Statues for the Naval School
The Marín Naval Military School can boast of housing a total of four creations by Asorey. All of them were commissioned on the occasion of the transfer of the Navy’s study centre from Cádiz to Marín and its inauguration in 1943. By that date Asorey had already completed a stone sculpture dedicated to the Virgen del Carmen, patron saint of seafarers, and a bronze statue of Álvaro de Bazán, the famous 16th century admiral. In the following years they would be joined by busts dedicated to two other illustrious mariners: Isaac Peral and José Luis Díez.
Monument to Soage
Another of the statues that Asorey sculpted to pay homage to a philanthropist can be found in Cangas. The monument dedicated to José Félix Soage is dated 1924 and would have been placed a year before the inauguration of the market square paid for with the donations of this emigrant in Argentina. The piece consists of a bust of Soage and the image of a sailor holding an oar and is located in the gardens that also bear the name of the philanthropist.

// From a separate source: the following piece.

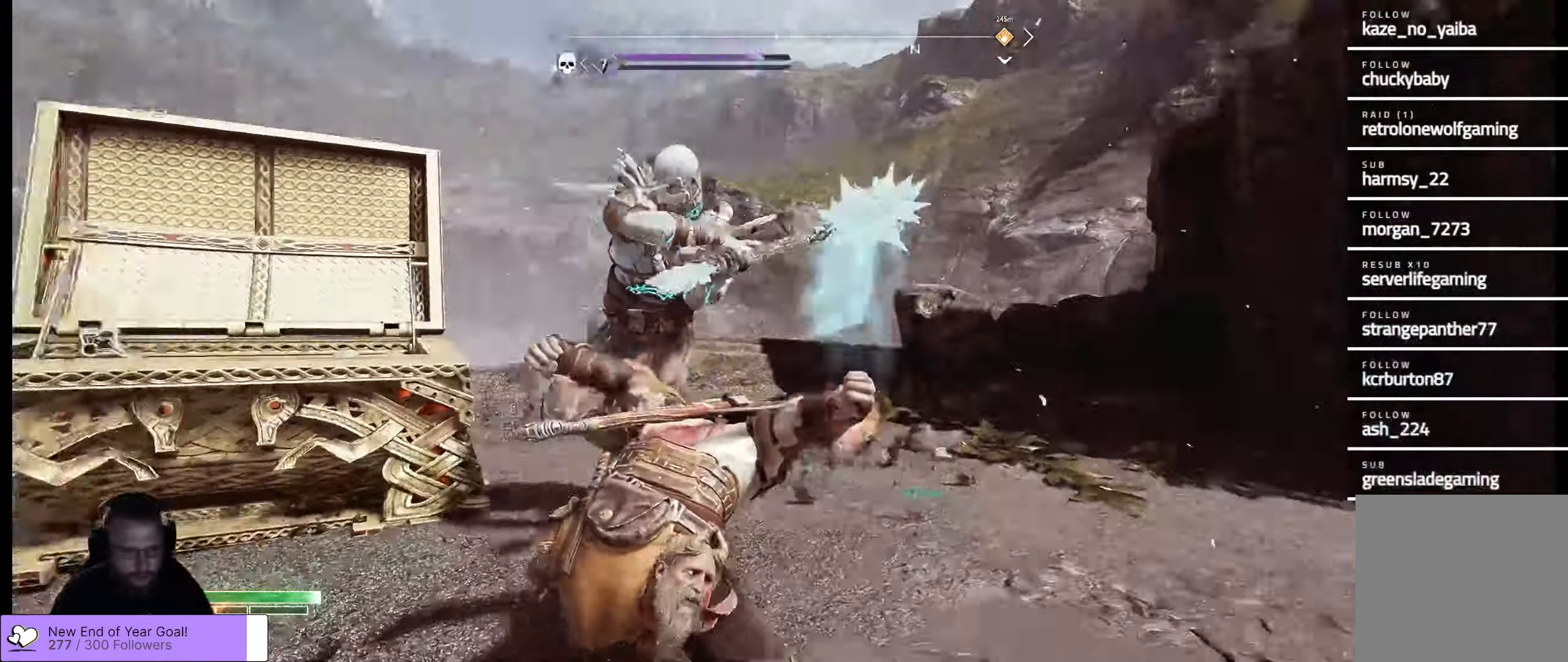
Gameplay with a controller (Xbox layout); each line is a JSON object with the inputs held at the frame after it (dt_ms = milliseconds from this image to that frame). "events" lists button and stick changes between this image and that frame as [ms after this image, input, new state], when the widget could be followed in between.
{"dt_ms": 500, "buttons": ["R1"], "left_stick": "up-right", "right_stick": "center", "events": [[350, "R2", "up"], [433, "R1", "down"], [467, "left_stick", "up-right"]]}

Monument to Cabanillas and tributes to Asorey
The town where Asorey was born could not remain oblivious to the legacy of the sculptor. In its streets you can see the monument erected in memory of another illustrious neighbour of the town and to whom he was linked by a relationship of friendship and by various parallels in their careers: Ramón Cabanillas. The so-called “poet of the race” was honoured by the “sculptor of the race” with a piece made up of a large block of stone on a pedestal on which a bust of the writer can be seen. The work, located on the Paseo da Calzada, was inaugurated a year before the death of the sculptor, who shortly afterwards would be the recipient of his own tribute. In this case it was two of his disciples, José Cao Lata and Joaquín Gil Armada, who were in charge of shaping a piece inaugurated in 1965 in the square also dedicated to Asorey and in which, in addition to the bronze face of the sculptor, a replica of one of his most famous creations can be seen: A Naiciña.